ORONO, Maine — A group of eight University of Maine students took 10th place out of 29 teams at last weekend’s national Chem-E-Car competition in Philadelphia.
The competition pits university teams against each other as they test self-designed and constructed, chemically powered vehicles, which must be built within certain size constraints and must be able to carry a specified cargo. The winner was determined by a combined score that includes points for traveling the correct distance and for creativity.
In this year’s event, students’ models had to transport 250 milliliters of water 60 feet. Each team was given two chances to run their cars with the final score being their best attempt at meeting the established distance. UM’s vehicle was about 24 inches long, 12 inches wide and 10 inches tall.

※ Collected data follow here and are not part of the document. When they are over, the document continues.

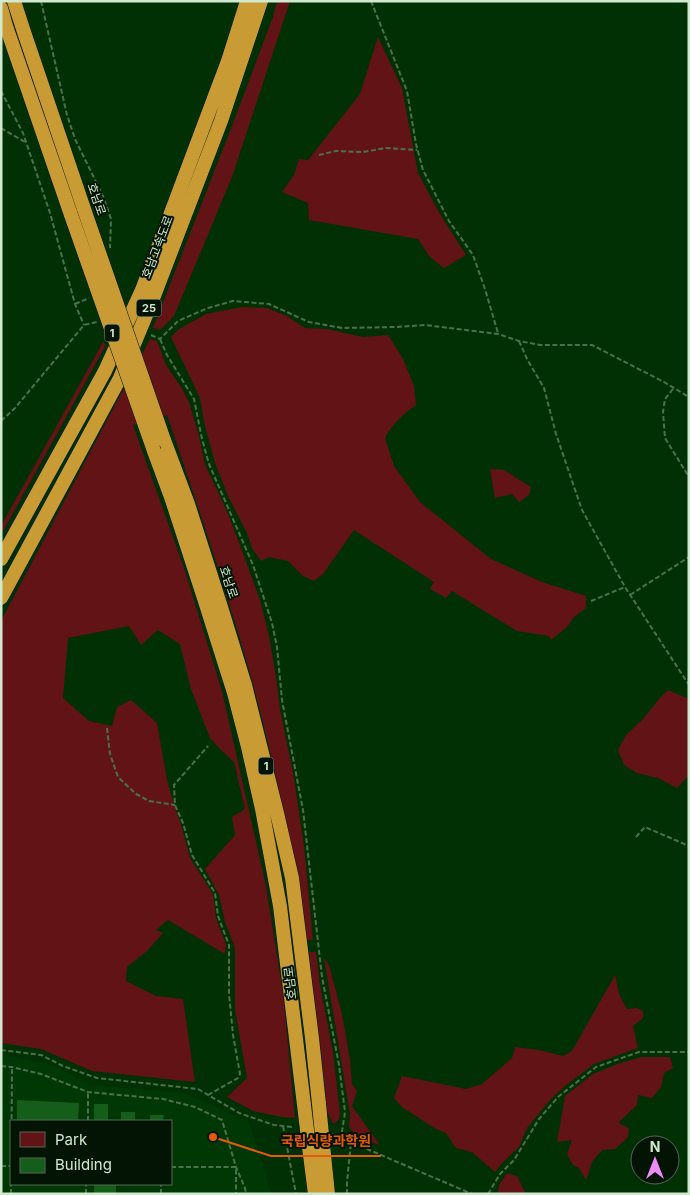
<svg xmlns="http://www.w3.org/2000/svg" width="690" height="1195" font-family="Inter,'Noto Sans KR',sans-serif">
<style>
.built{fill:#003805;fill-rule:evenodd}
.green{fill:#621316}
.building{fill:#155d1a}
.lines{fill:none;stroke-linecap:round;stroke-linejoin:round}
.highway-casing{stroke:#011502;stroke-width:15}
.path{stroke:#4b724c;stroke-width:2;stroke-dasharray:5 2.5;stroke-linecap:butt}
.highway{stroke:#c89b35;stroke-width:14}
.highway-bridge-casing{stroke:#011502;stroke-width:15;stroke-linecap:butt}
.highway-bridge{stroke:#c89b35;stroke-width:14}
.labels{text-anchor:middle;dominant-baseline:central;stroke-width:4;stroke-linejoin:round;paint-order:stroke}
.shield{fill:#031404;stroke:#93a992;stroke-width:1}
.shield-label{font-size:11px;font-weight:bold;fill:#d1e9cf}
.street-label{font-size:12px;fill:#d1e9cf;stroke:#031404}
.leader{fill:none;stroke:#e8590c;stroke-width:2}
.callout-dot{fill:#e8590c;stroke:#031404;stroke-width:2}
.callout-label{font-size:14px;text-anchor:middle;font-weight:bold;fill:#e8590c;stroke:#031404;stroke-width:4;stroke-linejoin:round;paint-order:stroke}
</style>
<rect width="100%" height="100%" fill="#013004"/>
<path class="built" d="M1 1056 13 1057 55 1066 91 1085 184 1093 248 1121 259 1153 271 1194H1ZM11 1121H171V1184H11Z"/>
<path class="green" d="M277 1H290L232 177 174 316 160 330 153 328 232 126 273 17Z
M378 37 402 88 418 173 440 214 466 255 444 268 430 257 418 239 309 220 308 203 282 192 294 175 299 159 308 160 360 94Z
M242 307 267 308 287 316 305 328 327 329 363 337 388 335 403 359 414 386 416 405C402 415 393 423 385 438L394 466 420 502 491 559 542 582 586 596V608L574 617 567 627 551 640 549 636 517 631 452 591 446 598 430 589 434 582 354 530 323 574 314 581 303 576 288 561 269 557 261 561 252 548 247 533 228 496 215 463 204 422 200 398 171 337 179 329 206 314Z
M150 339 157 341 166 365 183 390 189 402 198 432 205 464 229 516 243 553 260 600 269 636 276 677 280 709 294 778 304 846 313 940H307C289 830 266 720 232 613 212 546 189 481 167 415L133 425 184 568 222 691 266 886 283 994 295 1118 282 1117 253 1111 227 1097 247 1078 235 1010V948L225 922 219 895 205 869 235 835 232 817 245 809 234 762 221 750 210 738 191 689 180 644 158 630 141 645 129 626 68 638 63 698 89 721 112 726 117 707 131 700 157 723 167 780 175 808 181 824 190 858 213 894 216 918 226 944 225 954 168 920 156 930 163 933 147 951 127 967 126 981 156 996 183 999 195 1082 92 1071 41 1049 1 1043V621Z
M103 342 106 345 1 535V526Z
M490 469 504 470 531 487 529 495 519 502 512 494 495 498Z
M668 690 689 699V775L677 788 658 778 637 773 624 765 618 750 626 735 643 719 659 699Z
M309 952H316L320 985 333 1052 340 1113 339 1120 333 1124 326 1109V1095Z
M324 958 329 965 342 1014 350 1060 352 1084 357 1091 352 1106 380 1145 358 1138 349 1127 350 1114Z
M615 975 619 994 627 1009 637 1008 643 1011V1018L633 1026 638 1048 594 1064 565 1086 550 1100 527 1128 519 1147 502 1163 495 1172 472 1152 456 1148 446 1133 436 1129 402 1107 394 1098 402 1076 466 1089 482 1084 512 1058 515 1047 539 1050 563 1056 572 1051Z
M642 1057H670L673 1068 664 1073 661 1087 652 1098 638 1095 637 1105 618 1123 629 1128 628 1137 615 1149 602 1150 592 1162 586 1180 579 1168 573 1165 567 1154 572 1140 557 1142 565 1096 593 1074 620 1063Z
M507 1173 517 1176 526 1194H498L499 1185Z"/>
<path class="building" d="M17 1100 79 1103 78 1121H17Z
M94 1104H108V1121H94Z
M121 1112H135V1121H121Z
M150 1115H164L163 1121H150Z
M94 1184H116V1194H94Z"/>
<g class="lines">
<defs>
<path id="highway" d="M14 1 24 32 84 209
M1 8 6 26 71 215
M164 440 188 504 220 604 245 685 277 813 292 878 312 1038 319 1104
M154 451 171 497 204 598 234 693 248 747 262 809 280 906 304 1105
M1 559 105 371 142 290 228 61 247 1
M1 598 120 378 154 296 221 121 261 1
M323 1145 328 1194
M309 1147 315 1194"/>
</defs>
<use href="#highway" class="highway-casing"/>
<path class="path" d="M41 1 67 115 75 139 103 196 111 219 110 248
M371 1 407 91 416 144 423 170 449 221 473 255 485 289 498 333
M1 91 23 133 50 213 75 304 84 325
M1 128 25 142
M319 155 336 151 363 152 386 148 417 150
M75 304 89 298
M151 335 160 339 178 321 208 308 233 301 269 304 309 322 342 328 396 327 425 325 498 334 519 341 540 345H592L664 382 689 397
M160 339 167 355 194 399 202 439 209 464 253 565 272 623 277 647 282 700 303 810 322 977 339 1065 345 1112 341 1138
M519 341 527 359 544 388 556 434 582 510 625 587 689 685
M673 389 665 399 663 412 665 438 689 477
M1 421 15 408 84 325 97 322
M630 595 689 557
M591 601 625 587
M107 728 110 754 118 777 136 794 149 801 175 805
M636 837 645 827 689 846
M1 1050 41 1055 63 1066 97 1078 198 1089 239 1113 274 1125 292 1127
M1 1066 12 1067 41 1074 88 1092 163 1099 195 1107 222 1120 236 1167 245 1188 246 1194
M208 1095 238 1078 240 1074 233 1035 229 994V945L218 916 215 893 192 855 183 823 175 805 174 785 208 746
M88 1121V1092
M283 1126 296 1194
M332 1134 472 1194
M1 1166H11
M171 1167H236V1194
M11 1194 12 1067
M86 1194V1184
M161 1194V1184
M347 1194V1182L351 1142
M488 1194 500 1174 514 1160 539 1119 558 1097 596 1067 639 1052H689"/>
<use href="#highway" class="highway"/>
<defs>
<path id="highway-bridge" d="M84 209 164 440
M71 215 154 451
M319 1104 323 1145
M304 1105 309 1147"/>
</defs>
<use href="#highway-bridge" class="highway-bridge-casing"/>
<use href="#highway-bridge" class="highway-bridge"/>
</g>
<g class="labels">
<g class="shield">
<rect x="136.5" y="299.5" width="25" height="17" rx="4"/>
<rect x="104.5" y="324.5" width="15" height="17" rx="4"/>
<rect x="258.5" y="757.5" width="15" height="17" rx="4"/>
</g>
<g class="shield-label">
<text x="149" y="308">25</text>
<text x="112" y="333">1</text>
<text x="266" y="766">1</text>
</g>
<g class="street-label">
<text transform="translate(97 199) rotate(71)">호남로</text>
<text transform="translate(157 247) rotate(-69)">호남고속도로</text>
<text transform="translate(229 582) rotate(72)">호남로</text>
<text transform="translate(290 983) rotate(-97)">호남로</text>
</g>
</g>
<path class="leader" d="M213 1137L271 1156H381"/>
<circle class="callout-dot" cx="213" cy="1137" r="5"/>
<g class="callout-label">
<text x="326" y="1146">국립식량과학원</text>
</g>
<rect width="690" height="1195" fill="none" stroke="#d1e9cf" stroke-width="5"/>
<rect x="10" y="1120" width="162" height="65" fill="#031404" stroke="#556955"/>
<rect x="20" y="1132" width="25" height="15" fill="#621316" stroke="#556955"/>
<text x="55" y="1145" font-size="15" fill="#d1e9cf">Park</text>
<rect x="20" y="1158" width="25" height="15" fill="#155d1a" stroke="#556955"/>
<text x="55" y="1170" font-size="15" fill="#d1e9cf">Building</text>
<g transform="translate(655 1160)"><circle r="24" fill="#031404" stroke="#556955"/>
<path d="M0-4L9 19L0 12L-9 19Z" fill="#ee8bf8"/>
<text y="-8" font-size="14" font-weight="bold" text-anchor="middle" fill="#d1e9cf">N</text>
</g>
</svg>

The UM model ran on a proton exchange membrane hydrogen fuel cell, which consists of 15 membranes separated by graphite plates. The hydrogen gas reacts with oxygen from the air to power the motor. The team’s best finish was 39.5 inches from the finish line.
“We feel that UMaine had a good showing,” UM junior and team leader Thomas Schwartz said in a release. “We experienced a few setbacks at the competition and feel that we overcame them to the best of our ability.”
Cornell University won the competition, finishing zero inches from the line with a car powered by a hydrogen fuel cell. First prize was $2,000. Louisiana State University was second (10.5 inches from the line) with a citric acid and sodium carbonate-powered car and Texas A&M, which used a method in which chemicals make hydrogen gas, was third (11.5 inches).
The UMaine team qualified for the competition when it took first place last April in the Northeast Regional Competition at Massachusetts Institute of Technology. The team was originally made up of 14 members who started the project last spring. Six students graduated, and the remaining team continued the work in September.
The team members are sophomores Mathew Pagurko and Jeffrey Galle; juniors Mike Subila II, Ian Hamilton, Schwartz and Gregory Worster; and seniors Jessica Englehart and Sarah Hodgins.
UMaine was the only team from New England.
The Chem-E-Car competition is sponsored by the American Institute of Chemical Engineers.